In the meantime, Helen has to make sure she has every aid possible to keep functioning at her optimum.
However, she is frequently disappointed by much of the equipment designed for people with disabilities.
"The tricky part is finding things to assist you – sticks just get in the way," she explains. "I started using a walker recently and I have a motorised scooter. But I've found I need to be constantly on the lookout for things that will help me."
Currently, Helen does dressage training with Mister Cool for about 40 minutes most days. She gets help with Alfie and is still in the very early stages of preparing him for the Paralympics.
As to her social life, Helen says it does suffer because of her huge involvement with riding, and because of her disability.
"I'm ambitious where the horses are concerned. I put a lot of time and energy into them and that curtails my social life," she admits. "But I love the horses and I have got so much out of competing that I don't regret any of it.
"I think my social life has also suffered because of my disability.
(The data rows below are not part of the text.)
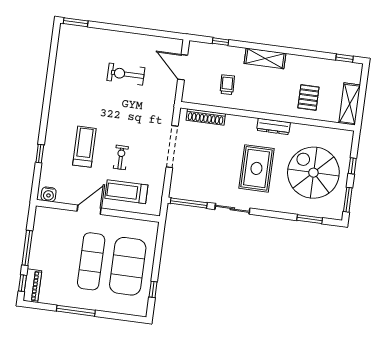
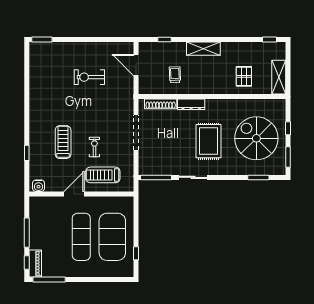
dresser: (273, 126) -> (191, 104), moved
window: (76, 311) -> (49, 280), moved

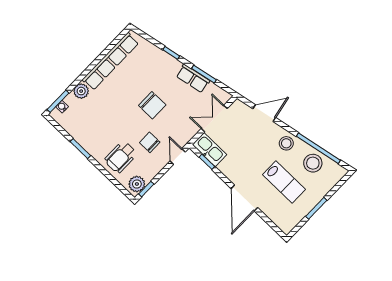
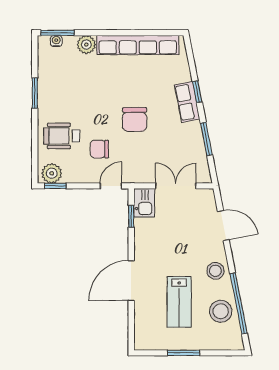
row of seats: (193, 78) -> (187, 102), moved
chair: (150, 142) -> (99, 149), turned -90
kitchen sink: (209, 150) -> (144, 203), width x0.73

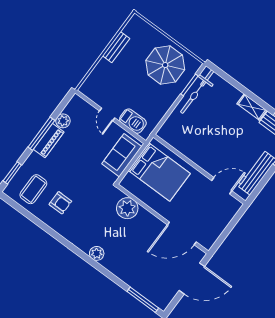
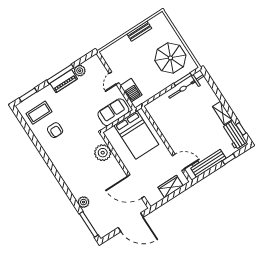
wardrobe: (223, 218) -> (171, 187), added
plant: (97, 253) -> (84, 202), moved

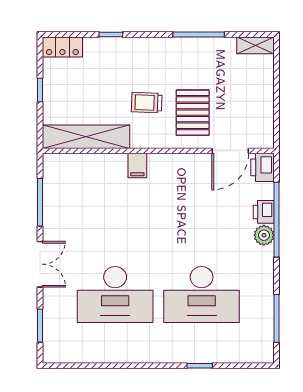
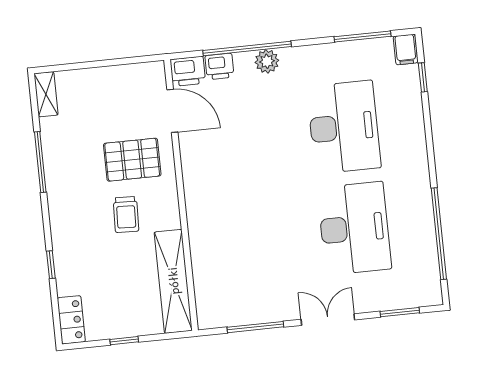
filing cabinet: (137, 166) -> (406, 50), moved, turned 90
printer: (264, 212) -> (219, 66), moved
window: (103, 366) -> (439, 234), added
window: (200, 366) -> (423, 77), moved

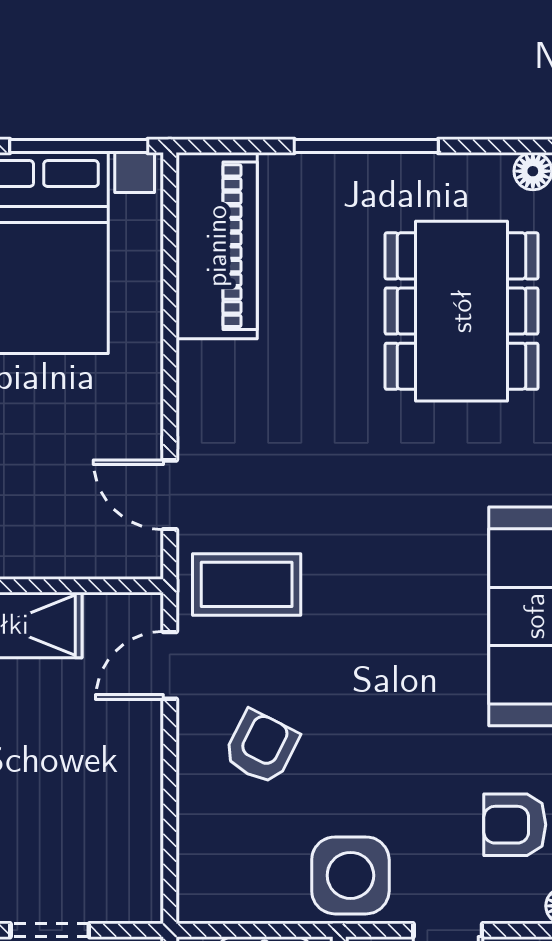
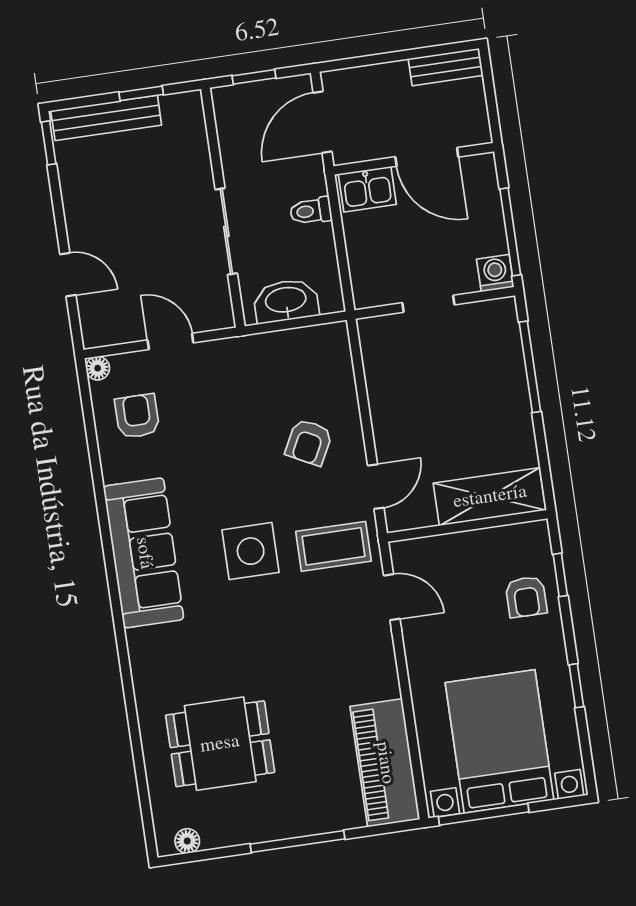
dining table: (462, 311) -> (220, 744), width x0.73
armchair: (515, 825) -> (137, 416), turned -90
side table: (350, 875) -> (251, 551), moved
It's hard to put yourself out there when you're disabled because you have an extra set of insecurities," she says. "Sometimes, you can't be bothered, but, when you push yourself, things happen. Just because it's hard doesn't mean you shouldn't try."
If anyone knows the truth of this, it has to be Helen, who has clearly put the limitations of her disability to the very back of her mind, and it seems nothing will stop this beautiful, elegant, amusing, highly intelligent and articulate young woman from achieving all of her goals. She is a real credit to Ireland.